What the exercise asks: Can you quote, word for word, only the lines of the data below that run from its first line up to and including the line containing "genus: Podarcis"?

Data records
■ ■ ■ ■ ■ ■ ■
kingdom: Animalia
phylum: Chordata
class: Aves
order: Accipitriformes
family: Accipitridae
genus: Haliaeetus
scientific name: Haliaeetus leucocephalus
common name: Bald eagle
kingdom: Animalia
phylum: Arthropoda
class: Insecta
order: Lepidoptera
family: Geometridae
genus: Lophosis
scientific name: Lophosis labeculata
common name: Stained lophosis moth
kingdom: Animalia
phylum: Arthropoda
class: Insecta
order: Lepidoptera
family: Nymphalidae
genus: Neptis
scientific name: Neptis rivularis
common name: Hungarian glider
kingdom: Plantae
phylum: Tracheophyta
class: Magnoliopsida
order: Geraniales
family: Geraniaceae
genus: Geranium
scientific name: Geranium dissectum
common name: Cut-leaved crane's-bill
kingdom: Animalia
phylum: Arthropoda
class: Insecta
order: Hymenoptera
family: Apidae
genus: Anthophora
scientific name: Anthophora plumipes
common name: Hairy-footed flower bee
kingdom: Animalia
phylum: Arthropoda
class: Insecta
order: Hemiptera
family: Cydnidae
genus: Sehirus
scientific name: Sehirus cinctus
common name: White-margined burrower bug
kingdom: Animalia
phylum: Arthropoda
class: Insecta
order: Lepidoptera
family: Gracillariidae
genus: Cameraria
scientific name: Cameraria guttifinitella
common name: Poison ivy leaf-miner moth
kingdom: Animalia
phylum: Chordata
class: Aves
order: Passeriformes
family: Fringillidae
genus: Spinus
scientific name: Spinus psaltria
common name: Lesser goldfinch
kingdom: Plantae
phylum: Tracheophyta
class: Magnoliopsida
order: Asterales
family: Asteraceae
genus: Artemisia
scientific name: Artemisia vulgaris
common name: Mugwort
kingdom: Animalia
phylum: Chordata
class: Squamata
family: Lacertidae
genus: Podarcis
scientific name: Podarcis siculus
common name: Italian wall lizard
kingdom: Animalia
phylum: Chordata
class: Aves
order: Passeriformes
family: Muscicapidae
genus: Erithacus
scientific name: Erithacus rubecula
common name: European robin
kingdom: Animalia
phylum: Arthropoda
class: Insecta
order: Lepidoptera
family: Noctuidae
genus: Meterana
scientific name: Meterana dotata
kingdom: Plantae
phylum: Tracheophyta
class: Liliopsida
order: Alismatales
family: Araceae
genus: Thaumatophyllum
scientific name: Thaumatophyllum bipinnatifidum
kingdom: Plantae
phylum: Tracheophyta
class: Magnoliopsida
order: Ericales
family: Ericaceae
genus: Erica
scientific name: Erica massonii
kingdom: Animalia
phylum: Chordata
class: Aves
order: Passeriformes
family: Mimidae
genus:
■ ■ ■ ■ ■ ■ ■
Solution for this exercise:
kingdom: Animalia
phylum: Chordata
class: Aves
order: Accipitriformes
family: Accipitridae
genus: Haliaeetus
scientific name: Haliaeetus leucocephalus
common name: Bald eagle
kingdom: Animalia
phylum: Arthropoda
class: Insecta
order: Lepidoptera
family: Geometridae
genus: Lophosis
scientific name: Lophosis labeculata
common name: Stained lophosis moth
kingdom: Animalia
phylum: Arthropoda
class: Insecta
order: Lepidoptera
family: Nymphalidae
genus: Neptis
scientific name: Neptis rivularis
common name: Hungarian glider
kingdom: Plantae
phylum: Tracheophyta
class: Magnoliopsida
order: Geraniales
family: Geraniaceae
genus: Geranium
scientific name: Geranium dissectum
common name: Cut-leaved crane's-bill
kingdom: Animalia
phylum: Arthropoda
class: Insecta
order: Hymenoptera
family: Apidae
genus: Anthophora
scientific name: Anthophora plumipes
common name: Hairy-footed flower bee
kingdom: Animalia
phylum: Arthropoda
class: Insecta
order: Hemiptera
family: Cydnidae
genus: Sehirus
scientific name: Sehirus cinctus
common name: White-margined burrower bug
kingdom: Animalia
phylum: Arthropoda
class: Insecta
order: Lepidoptera
family: Gracillariidae
genus: Cameraria
scientific name: Cameraria guttifinitella
common name: Poison ivy leaf-miner moth
kingdom: Animalia
phylum: Chordata
class: Aves
order: Passeriformes
family: Fringillidae
genus: Spinus
scientific name: Spinus psaltria
common name: Lesser goldfinch
kingdom: Plantae
phylum: Tracheophyta
class: Magnoliopsida
order: Asterales
family: Asteraceae
genus: Artemisia
scientific name: Artemisia vulgaris
common name: Mugwort
kingdom: Animalia
phylum: Chordata
class: Squamata
family: Lacertidae
genus: Podarcis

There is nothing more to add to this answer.